A table is a Collection of rows, where each row is the same structured type. Table variables play an important role in DMN. When a variable is a table, you should first define the row type, a data structure with a component for each table column. Then the table type is a Collection of that type. So if Customer Table is type Collection of tCustomer, then Customer Table[1] refers to the first row of the table, the first Customer, and Customer refers to the id column of the table, type Collection of Text. If the variable Order represents a list of order items, it should be named type Collection of tOrderItem, where tOrderItem contains one component per table column. Naming the row type tOrder would not be correct, since Order refers to the collection.

9. Assigning a variable to a type does not transform the value to the type.

This relates to rules 4 and 5 above. If the decision Borrower Risk returns a Number, assigning it to tRiskCategory does not turn that Number to an enumerated Text value. Type assignments are not magic! They describe the modeler's understanding of the data, but they don't change the data. To change Borrower Risk from a Number to a category, you need another decision - typically a decision table. Similarly, type assignment cannot change an item to a list or vice versa. Only decision logic can change the actual datatype.
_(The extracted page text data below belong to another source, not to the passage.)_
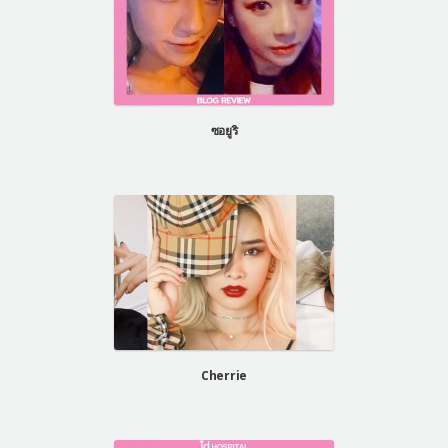
ซอยูริ
Cherrie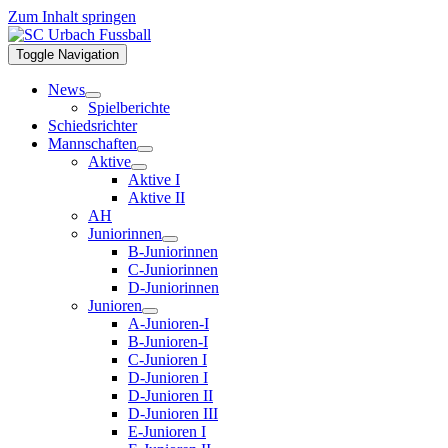
Zum Inhalt springen
Toggle Navigation
News
Spielberichte
Schiedsrichter
Mannschaften
Aktive
Aktive I
Aktive II
AH
Juniorinnen
B-Juniorinnen
C-Juniorinnen
D-Juniorinnen
Junioren
A-Junioren-I
B-Junioren-I
C-Junioren I
D-Junioren I
D-Junioren II
D-Junioren III
E-Junioren I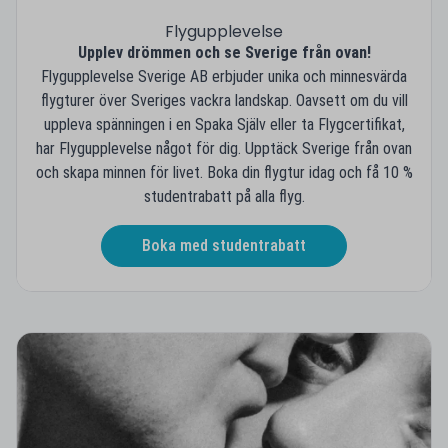
Flygupplevelse
Upplev drömmen och se Sverige från ovan!
Flygupplevelse Sverige AB erbjuder unika och minnesvärda
flygturer över Sveriges vackra landskap. Oavsett om du vill
uppleva spänningen i en Spaka Själv eller ta Flygcertifikat,
har Flygupplevelse något för dig. Upptäck Sverige från ovan
och skapa minnen för livet. Boka din flygtur idag och få 10 %
studentrabatt på alla flyg.
Boka med studentrabatt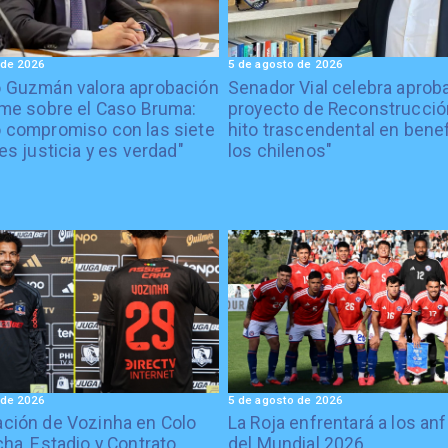
 de 2026
5 de agosto de 2026
o Guzmán valora aprobación
Senador Vial celebra aprob
rme sobre el Caso Bruma:
proyecto de Reconstrucción
 compromiso con las siete
hito trascendental en benef
es justicia y es verdad"
los chilenos"
 de 2026
5 de agosto de 2026
ción de Vozinha en Colo
La Roja enfrentará a los anf
cha, Estadio y Contrato
del Mundial 2026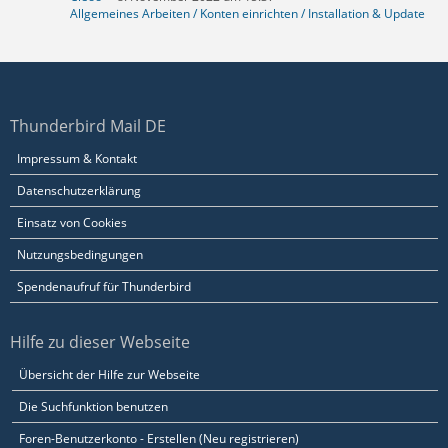
Allgemeines Arbeiten / Konten einrichten / Installation & Update
Thunderbird Mail DE
Impressum & Kontakt
Datenschutzerklärung
Einsatz von Cookies
Nutzungsbedingungen
Spendenaufruf für Thunderbird
Hilfe zu dieser Webseite
Übersicht der Hilfe zur Webseite
Die Suchfunktion benutzen
Foren-Benutzerkonto - Erstellen (Neu registrieren)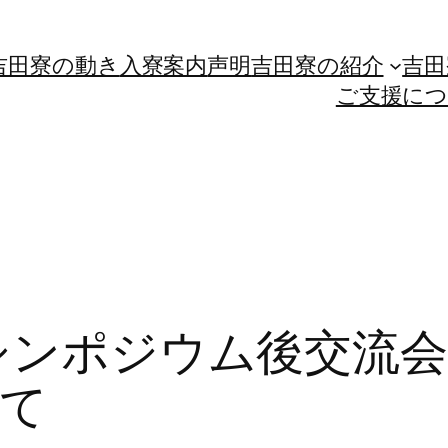
吉田寮の動き
入寮案内
声明
吉田寮の紹介
吉田
ご支援に
主催シンポジウム後交流
て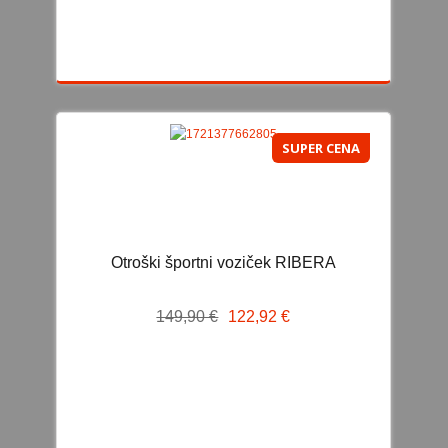
POSTELJNINA 140x70
POSTELJNINA ZA ZIBELKO
POSTELJNINA ZA KOMBINIRANE SESTAVE
ODEJICE IN VREČE
KOMBINIRANI SESTAVI
SUPER CENA
KOMODE IN OMARE
DODATKI IN ZAŠČITA
KLUPS - OTROŠKA SOBA
Otroški športni voziček RIBERA
IGRA
149,90 €
122,92 €
IGRALNE PODLOGE / PLAY CENTER
IGRAČE ZA NAJMLAJŠE
IGRAČE ZA DEKLICE
IGRAČE ZA DEČKE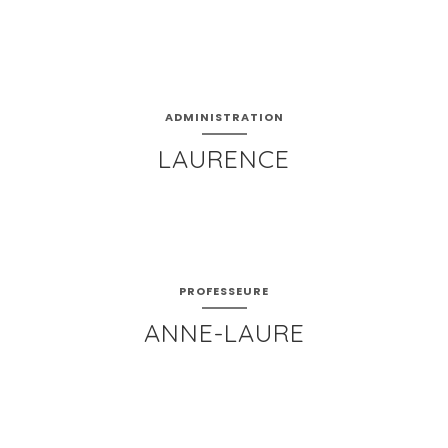
ADMINISTRATION
LAURENCE
PROFESSEURE
ANNE-LAURE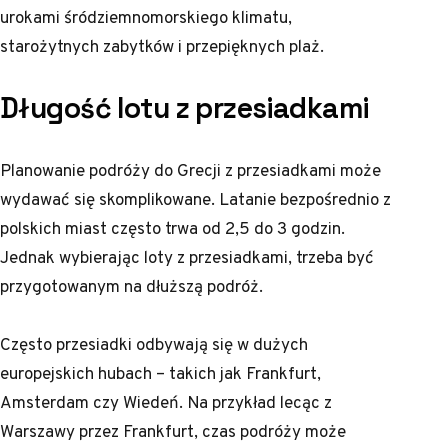
urokami śródziemnomorskiego klimatu,
starożytnych zabytków i przepięknych plaż.
Długość lotu z przesiadkami
Planowanie podróży do Grecji z przesiadkami może
wydawać się skomplikowane. Latanie bezpośrednio z
polskich miast często trwa od 2,5 do 3 godzin.
Jednak wybierając loty z przesiadkami, trzeba być
przygotowanym na dłuższą podróż.
Często przesiadki odbywają się w dużych
europejskich hubach – takich jak Frankfurt,
Amsterdam czy Wiedeń. Na przykład lecąc z
Warszawy przez Frankfurt, czas podróży może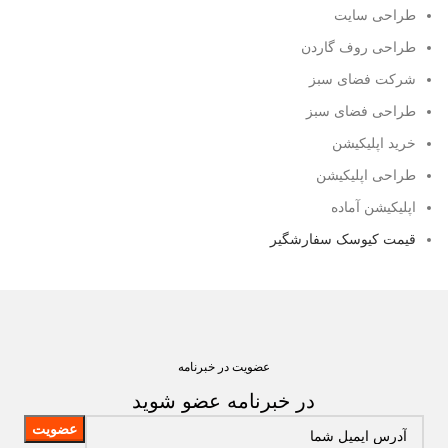
طراحی سایت
طراحی روف گاردن
شرکت فضای سبز
طراحی فضای سبز
خرید اپلیکیشن
طراحی اپلیکیشن
اپلیکیشن آماده
قیمت کیوسک سفارشگیر
عضویت در خبرنامه
در خبرنامه عضو شوید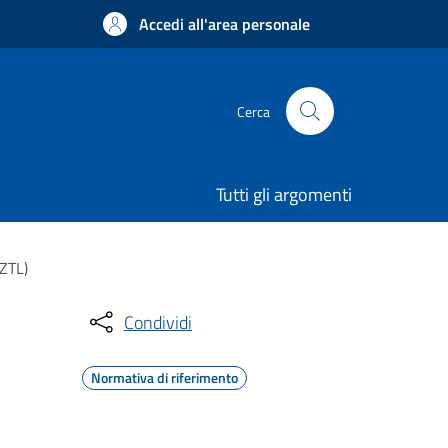
Accedi all'area personale
Cerca
Tutti gli argomenti
(ZTL)
Condividi
Normativa di riferimento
On the Trisotech platform, proper type assignment is key to another aid to modelers, the FEEL Expression Editor. As you enter a literal expression, the code completion feature of the editor continuously suggests variables allowed at that point by the FEEL syntax. This is especially helpful with structured variables, where the allowed variables often are the names of components. Clicking on a suggestion enters the variable in the expression, letting you work faster and decreasing the likelihood of typos. This is possible only when the variables have been properly assigned datatypes.